[Data shown]:
***

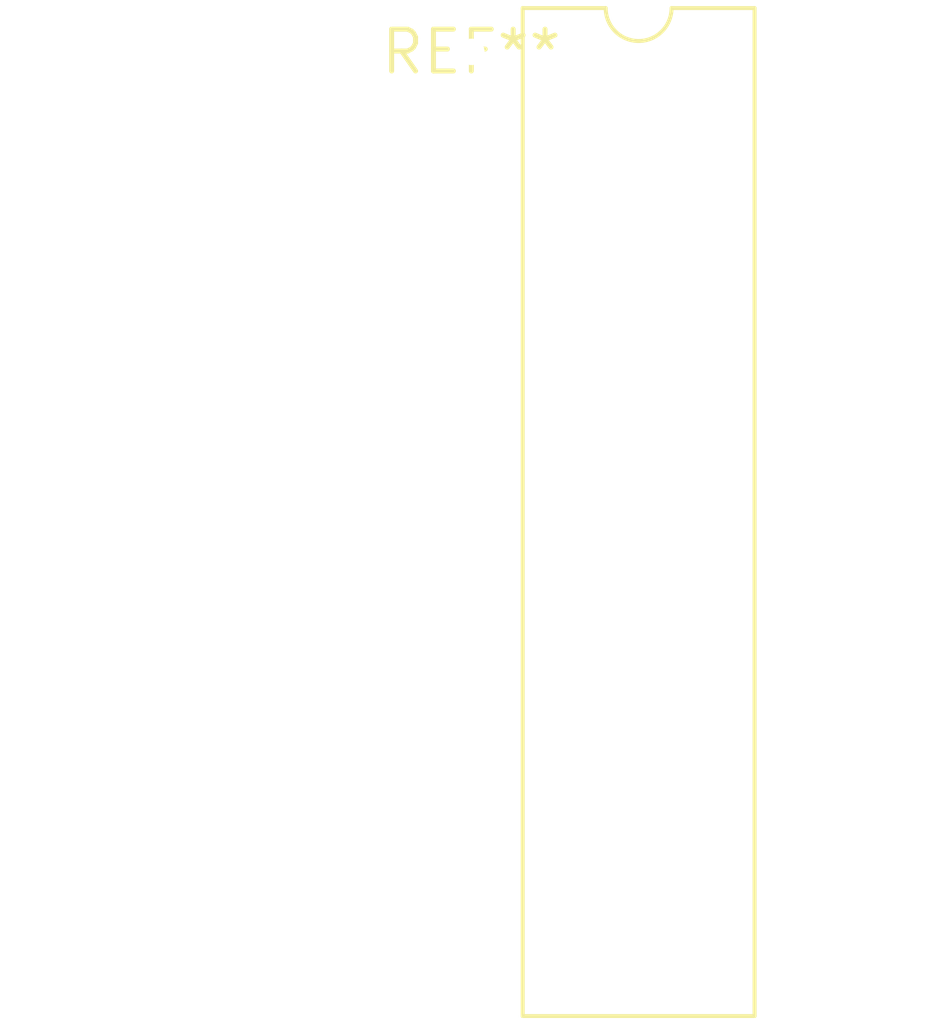
<source format=kicad_pcb>
(kicad_pcb (version 20240108) (generator pcbnew)

  (general
    (thickness 1.6)
  )

  (paper "A4")
  (layers
    (0 "F.Cu" signal)
    (31 "B.Cu" signal)
    (32 "B.Adhes" user "B.Adhesive")
    (33 "F.Adhes" user "F.Adhesive")
    (34 "B.Paste" user)
    (35 "F.Paste" user)
    (36 "B.SilkS" user "B.Silkscreen")
    (37 "F.SilkS" user "F.Silkscreen")
    (38 "B.Mask" user)
    (39 "F.Mask" user)
    (40 "Dwgs.User" user "User.Drawings")
    (41 "Cmts.User" user "User.Comments")
    (42 "Eco1.User" user "User.Eco1")
    (43 "Eco2.User" user "User.Eco2")
    (44 "Edge.Cuts" user)
    (45 "Margin" user)
    (46 "B.CrtYd" user "B.Courtyard")
    (47 "F.CrtYd" user "F.Courtyard")
    (48 "B.Fab" user)
    (49 "F.Fab" user)
    (50 "User.1" user)
    (51 "User.2" user)
    (52 "User.3" user)
    (53 "User.4" user)
    (54 "User.5" user)
    (55 "User.6" user)
    (56 "User.7" user)
    (57 "User.8" user)
    (58 "User.9" user)
  )

  (setup
    (pad_to_mask_clearance 0)
    (pcbplotparams
      (layerselection 0x00010fc_ffffffff)
      (plot_on_all_layers_selection 0x0000000_00000000)
      (disableapertmacros false)
      (usegerberextensions false)
      (usegerberattributes false)
      (usegerberadvancedattributes false)
      (creategerberjobfile false)
      (dashed_line_dash_ratio 12.000000)
      (dashed_line_gap_ratio 3.000000)
      (svgprecision 4)
      (plotframeref false)
      (viasonmask false)
      (mode 1)
      (useauxorigin false)
      (hpglpennumber 1)
      (hpglpenspeed 20)
      (hpglpendiameter 15.000000)
      (dxfpolygonmode false)
      (dxfimperialunits false)
      (dxfusepcbnewfont false)
      (psnegative false)
      (psa4output false)
      (plotreference false)
      (plotvalue false)
      (plotinvisibletext false)
      (sketchpadsonfab false)
      (subtractmaskfromsilk false)
      (outputformat 1)
      (mirror false)
      (drillshape 1)
      (scaleselection 1)
      (outputdirectory "")
    )
  )

  (net 0 "")

  (footprint "DIP-24_W10.16mm_LongPads" (layer "F.Cu") (at 0 0))

)

</source>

***

[What needs to be done]:
Show all lines from the data that contain "Silkscreen".

[Exercise answer]:
    (36 "B.SilkS" user "B.Silkscreen")
    (37 "F.SilkS" user "F.Silkscreen")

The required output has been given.